_Directive_
The lines to copy are those with "podrška" in them. Pull each one from the entries below.

_Page segmentation data_
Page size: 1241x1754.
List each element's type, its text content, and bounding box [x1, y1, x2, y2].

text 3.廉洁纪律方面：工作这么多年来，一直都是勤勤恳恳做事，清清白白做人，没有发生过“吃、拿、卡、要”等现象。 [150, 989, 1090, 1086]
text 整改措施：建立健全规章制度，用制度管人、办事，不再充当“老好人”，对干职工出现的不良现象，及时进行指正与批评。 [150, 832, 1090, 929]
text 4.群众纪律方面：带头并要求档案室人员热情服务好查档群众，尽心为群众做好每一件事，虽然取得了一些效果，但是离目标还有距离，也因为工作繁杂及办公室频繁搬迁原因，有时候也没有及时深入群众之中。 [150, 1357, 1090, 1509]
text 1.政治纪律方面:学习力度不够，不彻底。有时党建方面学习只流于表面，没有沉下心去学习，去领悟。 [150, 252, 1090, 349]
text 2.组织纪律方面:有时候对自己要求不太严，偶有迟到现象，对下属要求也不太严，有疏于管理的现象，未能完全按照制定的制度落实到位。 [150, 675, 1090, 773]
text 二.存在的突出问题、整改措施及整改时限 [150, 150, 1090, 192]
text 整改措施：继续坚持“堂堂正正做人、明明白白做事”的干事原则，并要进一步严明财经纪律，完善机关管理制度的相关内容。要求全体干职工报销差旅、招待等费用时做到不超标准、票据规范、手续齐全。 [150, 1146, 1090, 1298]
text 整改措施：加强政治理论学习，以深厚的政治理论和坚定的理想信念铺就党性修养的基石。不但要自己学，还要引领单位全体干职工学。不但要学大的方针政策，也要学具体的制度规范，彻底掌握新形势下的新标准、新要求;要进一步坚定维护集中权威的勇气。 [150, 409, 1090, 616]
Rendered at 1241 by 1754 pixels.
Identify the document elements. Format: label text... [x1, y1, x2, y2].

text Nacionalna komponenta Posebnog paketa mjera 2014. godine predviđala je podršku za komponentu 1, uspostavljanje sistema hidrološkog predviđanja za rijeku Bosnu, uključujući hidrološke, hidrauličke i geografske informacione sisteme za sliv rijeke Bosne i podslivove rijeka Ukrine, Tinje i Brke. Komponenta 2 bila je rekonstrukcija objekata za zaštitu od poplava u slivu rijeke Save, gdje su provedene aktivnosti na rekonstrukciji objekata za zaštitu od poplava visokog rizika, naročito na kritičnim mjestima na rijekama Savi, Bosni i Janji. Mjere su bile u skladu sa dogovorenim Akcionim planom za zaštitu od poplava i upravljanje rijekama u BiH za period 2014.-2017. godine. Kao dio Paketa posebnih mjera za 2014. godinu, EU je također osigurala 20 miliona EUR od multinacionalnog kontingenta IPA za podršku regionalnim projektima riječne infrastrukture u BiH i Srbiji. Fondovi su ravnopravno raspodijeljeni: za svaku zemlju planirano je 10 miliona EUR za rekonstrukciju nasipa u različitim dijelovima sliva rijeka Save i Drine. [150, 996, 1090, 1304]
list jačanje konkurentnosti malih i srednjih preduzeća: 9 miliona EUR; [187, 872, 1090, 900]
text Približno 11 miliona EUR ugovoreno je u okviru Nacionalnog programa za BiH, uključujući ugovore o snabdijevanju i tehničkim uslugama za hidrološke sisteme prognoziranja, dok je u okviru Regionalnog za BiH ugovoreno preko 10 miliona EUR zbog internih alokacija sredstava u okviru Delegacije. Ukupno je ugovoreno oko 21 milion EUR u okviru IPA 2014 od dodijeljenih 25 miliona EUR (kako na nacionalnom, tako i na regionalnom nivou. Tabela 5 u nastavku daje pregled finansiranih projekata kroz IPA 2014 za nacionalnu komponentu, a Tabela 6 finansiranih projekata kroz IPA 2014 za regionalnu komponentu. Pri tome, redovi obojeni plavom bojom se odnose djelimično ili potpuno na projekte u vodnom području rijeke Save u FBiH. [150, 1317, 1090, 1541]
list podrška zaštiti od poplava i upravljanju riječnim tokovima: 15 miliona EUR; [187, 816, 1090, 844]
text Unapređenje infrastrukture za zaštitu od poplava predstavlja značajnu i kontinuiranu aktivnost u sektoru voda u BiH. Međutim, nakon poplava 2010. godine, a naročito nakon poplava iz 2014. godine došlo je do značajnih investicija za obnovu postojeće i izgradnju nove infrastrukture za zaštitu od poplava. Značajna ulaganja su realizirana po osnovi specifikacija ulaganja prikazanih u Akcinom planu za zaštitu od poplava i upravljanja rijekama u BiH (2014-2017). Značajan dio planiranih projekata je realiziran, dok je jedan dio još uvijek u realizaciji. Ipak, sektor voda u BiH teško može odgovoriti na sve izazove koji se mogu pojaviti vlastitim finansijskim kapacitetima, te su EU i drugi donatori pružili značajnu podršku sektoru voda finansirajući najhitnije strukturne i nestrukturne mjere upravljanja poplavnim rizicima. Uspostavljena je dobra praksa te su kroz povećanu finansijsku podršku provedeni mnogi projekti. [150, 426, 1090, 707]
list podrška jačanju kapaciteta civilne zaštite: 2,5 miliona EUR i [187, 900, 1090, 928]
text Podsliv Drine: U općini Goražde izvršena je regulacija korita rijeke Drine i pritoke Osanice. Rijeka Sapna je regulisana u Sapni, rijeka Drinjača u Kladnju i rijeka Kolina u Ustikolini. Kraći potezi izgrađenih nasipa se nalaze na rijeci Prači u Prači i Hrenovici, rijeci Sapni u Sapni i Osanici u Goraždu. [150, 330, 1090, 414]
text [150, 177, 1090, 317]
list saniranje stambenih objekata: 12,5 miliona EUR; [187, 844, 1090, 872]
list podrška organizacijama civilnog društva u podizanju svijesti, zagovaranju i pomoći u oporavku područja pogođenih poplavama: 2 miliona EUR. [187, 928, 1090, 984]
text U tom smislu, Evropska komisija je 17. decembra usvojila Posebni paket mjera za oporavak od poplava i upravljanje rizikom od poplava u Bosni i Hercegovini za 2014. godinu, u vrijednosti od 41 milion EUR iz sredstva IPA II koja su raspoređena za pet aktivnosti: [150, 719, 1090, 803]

_Task result_
list podrška zaštiti od poplava i upravljanju riječnim tokovima: 15 miliona EUR; [187, 816, 1090, 844]
list podrška jačanju kapaciteta civilne zaštite: 2,5 miliona EUR i [187, 900, 1090, 928]
list podrška organizacijama civilnog društva u podizanju svijesti, zagovaranju i pomoći u oporavku područja pogođenih poplavama: 2 miliona EUR. [187, 928, 1090, 984]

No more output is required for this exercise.